Great oaken eating benches glitter with hollowed, hungry eyes. The benches are laden with piles of kids, thumping each other’s arms, tumbling around, jostling for space. As we walk past, they nudge each other, staring at my scar. Their stares make me feel skinned. What I did for Leo’s lost spirit is famed round here.
‘There treads the sea-witch,’ someone whispers behind our backs. Nervous laughter whistles around my head, and my shoulders tense.
‘Ignore them,’ whispers Kestrel.
Easy for her to say. She’s getting out of here. We stand in line for shallow bowls of goats’ milk porridge. Pangolin joins us. She’s bundled in thick wool dyed the colour of flame, and a grey enamelled pin in the shape of a draggle holds her cloak close around her neck.
She greets us both, but Kestrel’s manner is stiff and the two eye each other warily. Maybe Kes still ent forgiven Pang for the way she was under the old regime.
I’m so busy watching how they are with each other, the seed of my idea swelling in my bones, that I end up stepping on Pang’s cloak and she trips, almost knocking a pot over.
Curses whip from the cooks’ mouths.
‘She never meant to!’ I blurt.
‘Make her words big to her elders, will she?’ threatens a fat old waddler called Kid, with six chins and three mean looks she switches between. She raises a tarnished ladle like a fist and turns to Kestrel. ‘Sawbones, you keep these filthy sea-roving folk out of my kettle-fires.’ She turns her broad back on us. ‘That’s the last of the provisions. Protector says we’ve to hold back the pot-scrapings for the prisoner.’
Axe-Thrower . But she wasn’t the only prisoner, before. Leo captured a mystik and locked him in the belly of Hackles, but one day the cell was empty ’cept for a dark stain on the floor. The mystik leaked through the cracks in the stone.

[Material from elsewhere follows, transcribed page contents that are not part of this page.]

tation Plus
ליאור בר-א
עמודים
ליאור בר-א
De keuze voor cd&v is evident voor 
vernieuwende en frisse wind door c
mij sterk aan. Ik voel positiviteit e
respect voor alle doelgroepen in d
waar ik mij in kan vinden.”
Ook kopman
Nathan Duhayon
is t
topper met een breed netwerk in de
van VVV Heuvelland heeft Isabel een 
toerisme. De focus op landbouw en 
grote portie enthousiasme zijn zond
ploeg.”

Kestrel’s cheeks have reddened. ‘If my mother finds out you spoke of Mouse in such a way, she will not be pleased!’
Kid rounds on us, eyes rolling in her head. ‘You dare take a tone with the women who have kept watch over you since you were belly-swell?’
Lunda appears, holding a bowl of porridge scraped clean. ‘Your mother won’t be around much longer anyway. Oh – haven’t you heard?’ she asks innocently. ‘She received a summons, just before the mid-meal bell. She’ll be flying to the Frozen Wastes as soon as possible.’
As me and Kes hurry from the hall, Kid’s words arrow into our backs. ‘She and her kin pine for the sea like a pack of seals. I say, let them fish for their breakfast.’
We find Leo in her chamber. She tells us the summons came from the Fangtooth Chieftain. ‘Stag has turned on the Fangtooths,’ she tells us. ‘My strongest warriors are making ready to fly as soon as we are able.’
‘You cannot accept this summons!’ begs Kestrel.
‘That Chieftain chased me and Crow into the sea with a volley of fire arrows,’ I add, curling my lip. But I swallow down the real reason I don’t want her going. You can’t abandon us !
Leopard smiles sadly. ‘How can I not go? My help has been requested. Isn’t unity what we fight for? We are trying to re-establish ourselves as a major Trianukkan Tribe. The time for hiding is over.’